Salinas, aged 70, was first elected mayor in 1998. It was thought he might retire. But, he said, he has been asked by supporters to keep going. The Mission city council election is next May.
“I am running for mayor. I really wanted to retire this year. But somehow, they get you involved and they get you excited and they said they wanted me to run again and I said, okay,” Salinas said.
Asked who “they” were, Salinas said: “The administration and people in town who want me to stay on another term. We had a meeting in Mission and we had about 150 people and they all wanted us to do it all again. They want continuity. They are afraid if someone else comes in they will make a lot of changes. This is not the time to make the changes.”
Salinas, a rancher and land developer, said there are a lot of big projects currently underway and he wants to see them through to completion. “We have the Madero Bridge project, and all the manufacturing projects we are working on.
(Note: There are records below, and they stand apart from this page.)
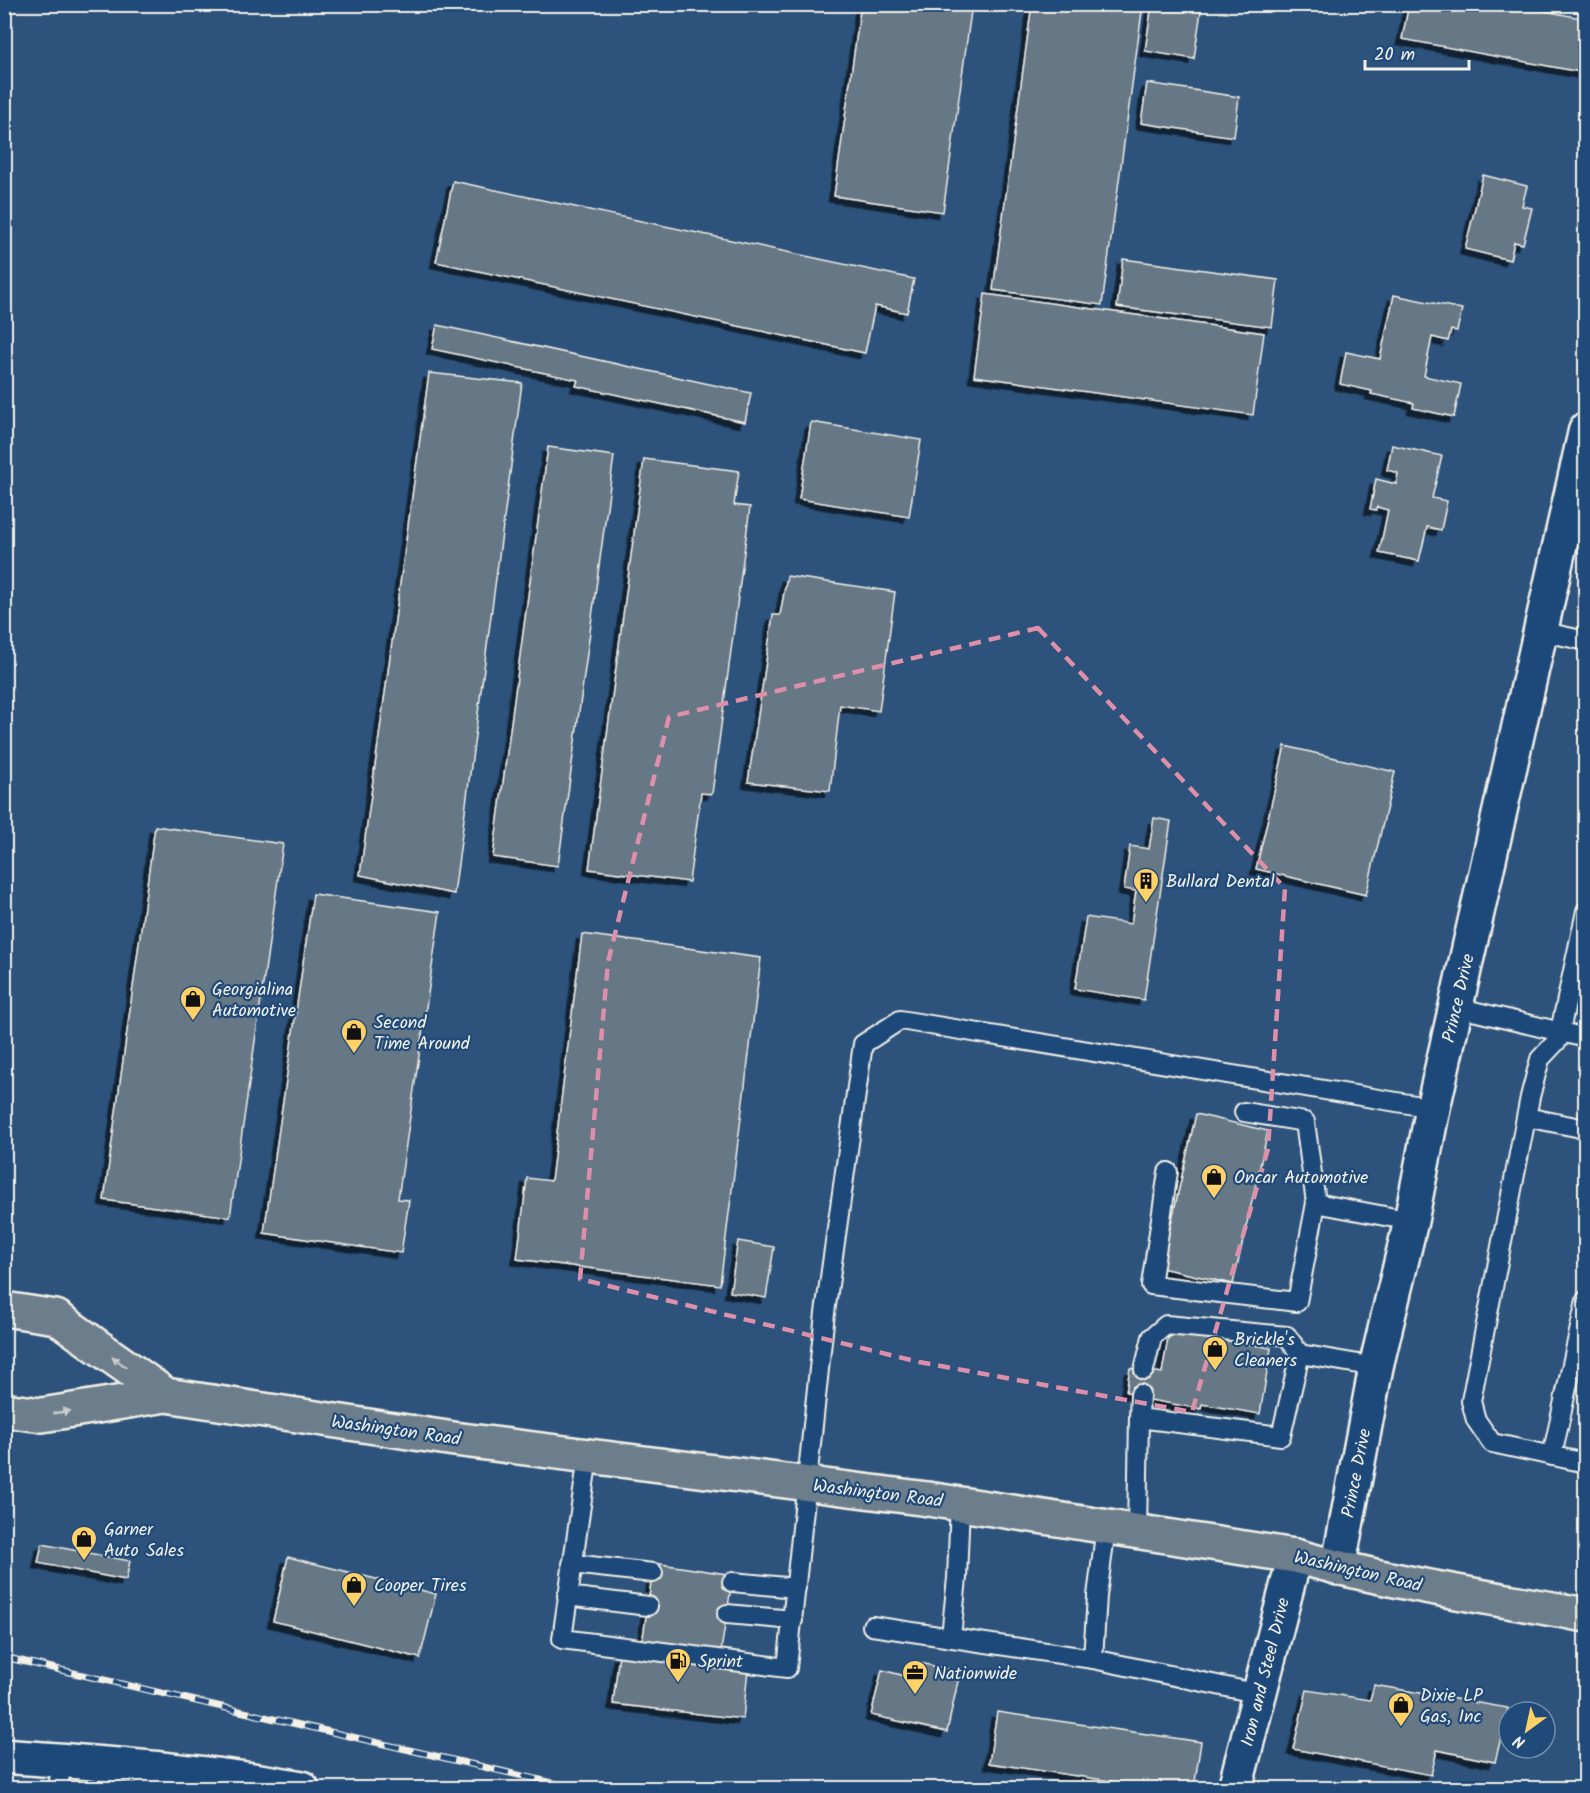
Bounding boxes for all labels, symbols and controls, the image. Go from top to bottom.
scale bar [1365,33,1468,71]
text: 20 m [1374,41,1415,70]
building icon: Bullard Dental [1131,866,1161,904]
place label: Bullard Dental [1166,868,1275,897]
street label: Prince Drive [1435,951,1484,1046]
place label: Georgialina Automotive [212,976,296,1026]
shop icon: Georgialina Automotive [178,984,208,1022]
place label: Second Time Around [374,1009,471,1059]
shop icon: Second Time Around [339,1017,369,1055]
shop icon: Oncar Automotive [1199,1162,1229,1200]
place label: Oncar Automotive [1234,1164,1368,1193]
place label: Brickle's Cleaners [1234,1326,1297,1376]
shop icon: Brickle's Cleaners [1200,1334,1230,1372]
one-way arrow [111,1356,127,1368]
one-way arrow [53,1407,72,1416]
street label: Washington Road [329,1408,463,1455]
street label: Prince Drive [1335,1426,1380,1520]
street label: Washington Road [811,1472,945,1517]
place label: Garner Auto Sales [104,1516,184,1566]
shop icon: Garner Auto Sales [69,1524,99,1562]
street label: Washington Road [1291,1544,1425,1601]
shop icon: Cooper Tires [339,1570,369,1608]
place label: Cooper Tires [374,1572,467,1601]
street label: Iron and Steel Drive [1234,1595,1299,1750]
fuel station icon: Sprint [663,1646,693,1684]
place label: Sprint [698,1648,744,1677]
office icon: Nationwide [900,1658,930,1696]
place label: Nationwide [934,1660,1017,1689]
place label: Dixie LP Gas, Inc [1420,1682,1484,1732]
shop icon: Dixie LP Gas, Inc [1386,1690,1416,1728]
north arrow [1497,1700,1557,1760]
text: N [1509,1728,1531,1755]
These are exciting times for Mission.”
Salinas added: “It is hard to have someone else come in and put enough time into growing our area. I am feeling fit and healthy. Hopefully, this will be my last one.”
Asked about the Madero International Bridge project, Salinas said: “This will help us create jobs and also bring us loaded trailers from Mexico. We are waiting for the results of a feasibility study. The Mexican side has done their study. Ours should be ready in the next few months. It will probably say we need the bridge. For me, I did not need a study. I know the need is there.”
The Madero Bridge would be just upstream from Anzalduas International Bridge. Salinas said its focus would be truck traffic.
“It is taking too long to move trucks over the Pharr Bridge. There is something wrong in Pharr. I have not looked into it but whatever they are doing on the south side of the Pharr Bridge is delaying a lot of trailers. We can help alleviate this,” Salinas said.
“It is a long-term project. It will take us three or four years but it is going to be worth it. The maquilas want it desperately. For some reason, we have not been able to do it as fast as I would have liked to. But, we are making progress. The study on the Mexican side is very positive. Talking to the new governor in Tamaulipas, he wants to build it on his side. He is talking to the federal government.”